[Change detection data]
········

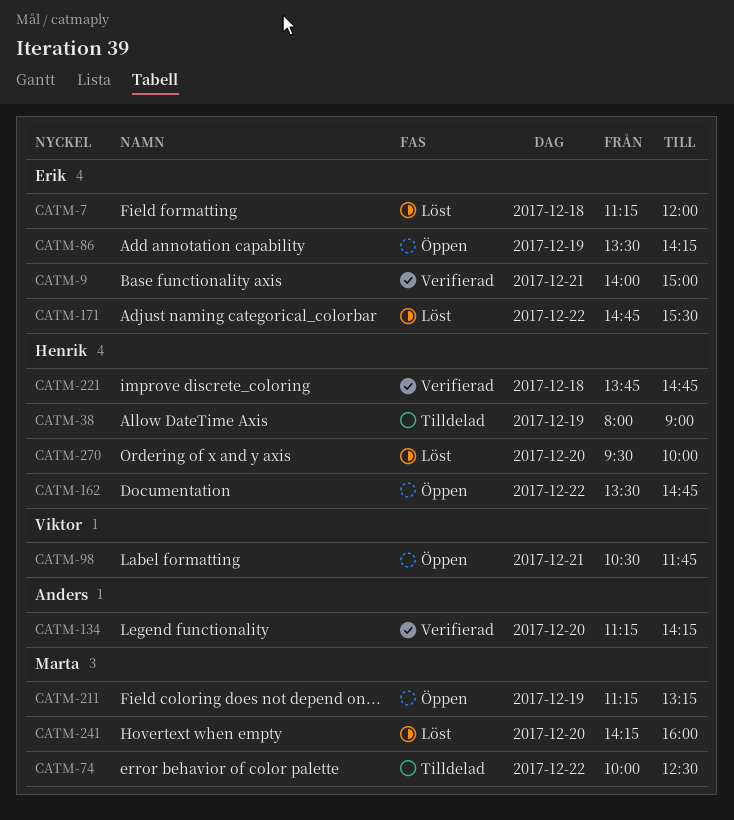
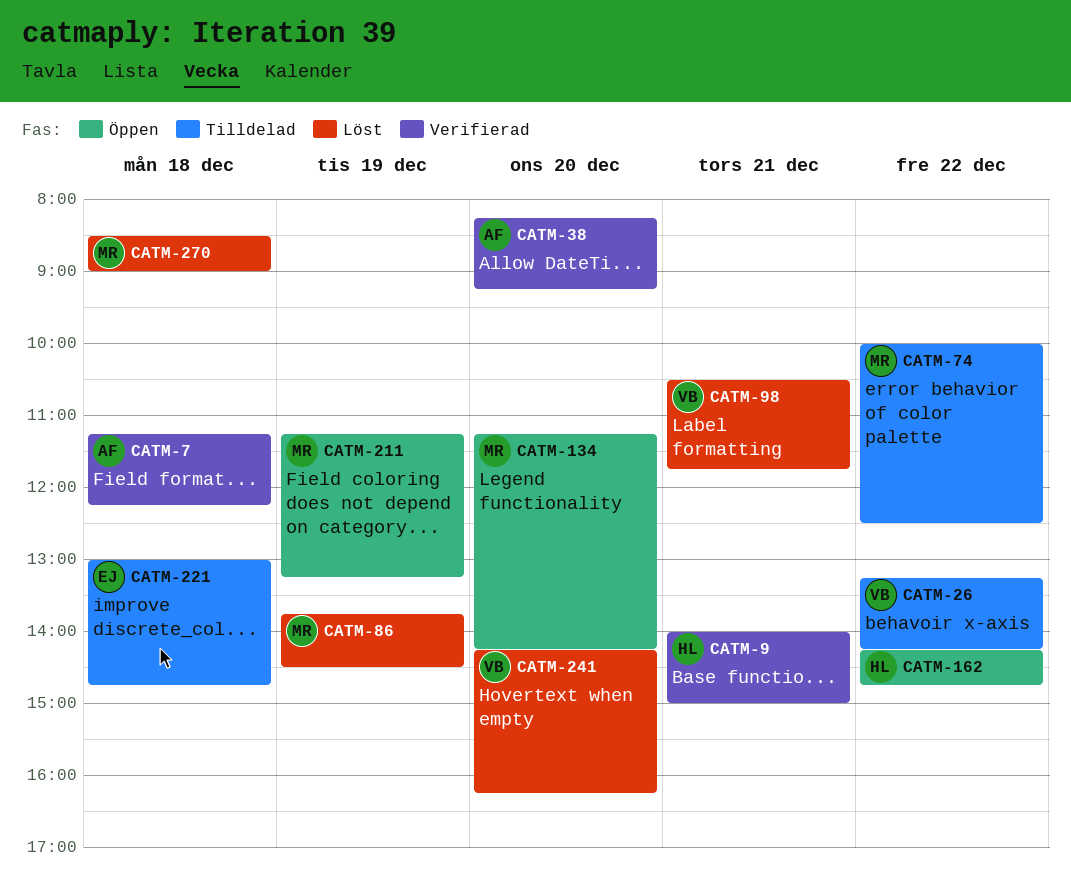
CATM-7, status: Löst -> Verifierad
CATM-7, owner: Erik -> Anders
CATM-7, ends: 12:00 -> 12:15
CATM-9, owner: Erik -> Henrik
CATM-26: none -> present
CATM-38, status: Tilldelad -> Verifierad
CATM-38, owner: Henrik -> Anders
CATM-38, day: Dec 19 -> Dec 20
CATM-38, begins: 08:00 -> 08:15
CATM-38, ends: 09:00 -> 09:15
CATM-86, status: Öppen -> Löst
CATM-86, owner: Erik -> Marta
CATM-86, begins: 13:30 -> 13:45
CATM-86, ends: 14:15 -> 14:30
CATM-98, status: Öppen -> Löst
CATM-134, status: Verifierad -> Öppen
CATM-134, owner: Anders -> Marta
CATM-162, begins: 13:30 -> 14:15
CATM-171: present -> none
CATM-221, status: Verifierad -> Tilldelad
CATM-221, owner: Henrik -> Erik
CATM-221, begins: 13:45 -> 13:00
CATM-241, owner: Marta -> Viktor
CATM-241, ends: 16:00 -> 16:15
CATM-270, owner: Henrik -> Marta
CATM-270, day: Dec 20 -> Dec 18
CATM-270, begins: 09:30 -> 08:30
CATM-270, ends: 10:00 -> 09:00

········

*What the exercise asks*:
Scan the entries above and copy each line where "none" occurs.

*Task response*:
CATM-26: none -> present
CATM-171: present -> none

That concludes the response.